With regard to Gaza, there is a profound dilemma: What does a future security architecture look like? Geographically, Israel has occupied buffers on three sides of Gaza, which have been cleared so that they can be used to ensure no repeat of October 7. But who will govern Gaza?
It would be madness for the Israelis to accept any form of international force: A U.S. based force would be a target, with a future change in administration resulting in hostility toward Israeli goals in Gaza. An European force could be relied upon to be both hostile and incompetent, and would serve as cover for Hamas in the same way that UNFIL served as cover for Hezbollah in Southern Lebanon. And a force from the Muslim world–Indonesia, Egypt, Qatar, etc.--would have similar sympathies. Perhaps the Egyptians could re-occupy Gaza, but if they did it would create immense problems for the current Egyptian government, which is justifiably afraid of Hamas and of the Muslim Brotherhood as an existential threat to the Egyptian regime. I do not believe that the Egyptian military is plausibly up to the task of maintaining order or disarming the population in Gaza without resorting to massacre.
Certainly the Israelis have no desire to occupy Gaza; to do so would result in IDF soldiers being killed every day for the foreseeable future.
The experiment of allowing the Gazans to govern themselves was conducted already, for about 20 years. It resulted in the institutionalization of a terror state, the construction of thousands of miles of tunnels, and October 7. Turning Gaza over to Hamas, or to one of its rival terror organizations, even if their capabilities were reduced and a geographic buffer were established, isn’t an attractive option.
Is it imperative for the United States that Gaza have a government, or that Gaza be rebuilt? The answer to that question is emphatically ‘no.’ The United States has no clear interest in Gaza having a functioning government or in Gaza being rebuilt.
Until a government comes to power in Gaza that acknowledges Israeli sovereignty and enforces full civil rights for their own citizens, including women, why should the international community make any effort to rebuild Gaza? Such an effort will result in funds lining the pockets of the Hamas elite, with most of the international aid being diverted into tunnel construction, smuggling of contraband, and building up another local arms industry and terror army.

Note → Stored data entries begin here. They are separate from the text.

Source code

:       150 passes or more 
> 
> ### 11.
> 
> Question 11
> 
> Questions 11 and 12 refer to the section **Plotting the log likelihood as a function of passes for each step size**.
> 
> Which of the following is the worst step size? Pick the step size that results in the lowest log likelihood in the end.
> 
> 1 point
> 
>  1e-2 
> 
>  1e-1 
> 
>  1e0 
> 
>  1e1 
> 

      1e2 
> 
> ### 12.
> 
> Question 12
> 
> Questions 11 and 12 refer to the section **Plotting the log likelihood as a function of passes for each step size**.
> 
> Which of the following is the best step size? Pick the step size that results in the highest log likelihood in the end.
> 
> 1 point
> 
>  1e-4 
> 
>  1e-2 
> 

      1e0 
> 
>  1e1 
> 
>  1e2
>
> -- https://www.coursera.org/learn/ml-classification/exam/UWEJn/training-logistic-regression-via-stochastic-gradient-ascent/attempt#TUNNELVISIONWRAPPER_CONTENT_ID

I would propose that until and unless a true demilitarization occurs and civil rights are guaranteed, the Gazans should be invited to solve their own problems. The GHF demonstrated that food aid could be distributed without the need to reinforce Hamas’ power, and this could continue. I believe that the West and Israel should provide backing for non-Hamas factions within Gaza to contest power with Hamas and other extreme Islamist factions. If the Gazans want peace, freedom and reconstruction, they can earn it by cleaning their own house and putting a truly moderate government in place.
Hamas has demonstrated that this is the thing they fear the most. Once local militias, loyal to local elites, exercise a monopoly on violence in portions of Gaza, they can be partners for suppressing and disarming the Islamists, putting the leaders of Hamas on trial, and (perhaps) de-radicalizing the population over the course of the next 50-100 years. Perhaps the answer is not a single Gazan government, but instead several local governments competing for outside resources. The project of de-radicalization is one that would require a profound change in local values and strategic culture, and is either very difficult or actually impossible.
In the absence of that, Hamas can be defeated militarily, Gaza can be ringed with a geographic buffer, food can be sent in, and the Gazans can live with the consequences of their government’s actions for the foreseeable future, until and unless they decide that they are prepared to overthrow the Islamists and support a materially different government.
In a world of bad options, this seems to be the least-worst answer for Israel, the United States and the West.


At least it’s encouraging to see all the worldwide peace demonstrations against Hamas executions of their opposition.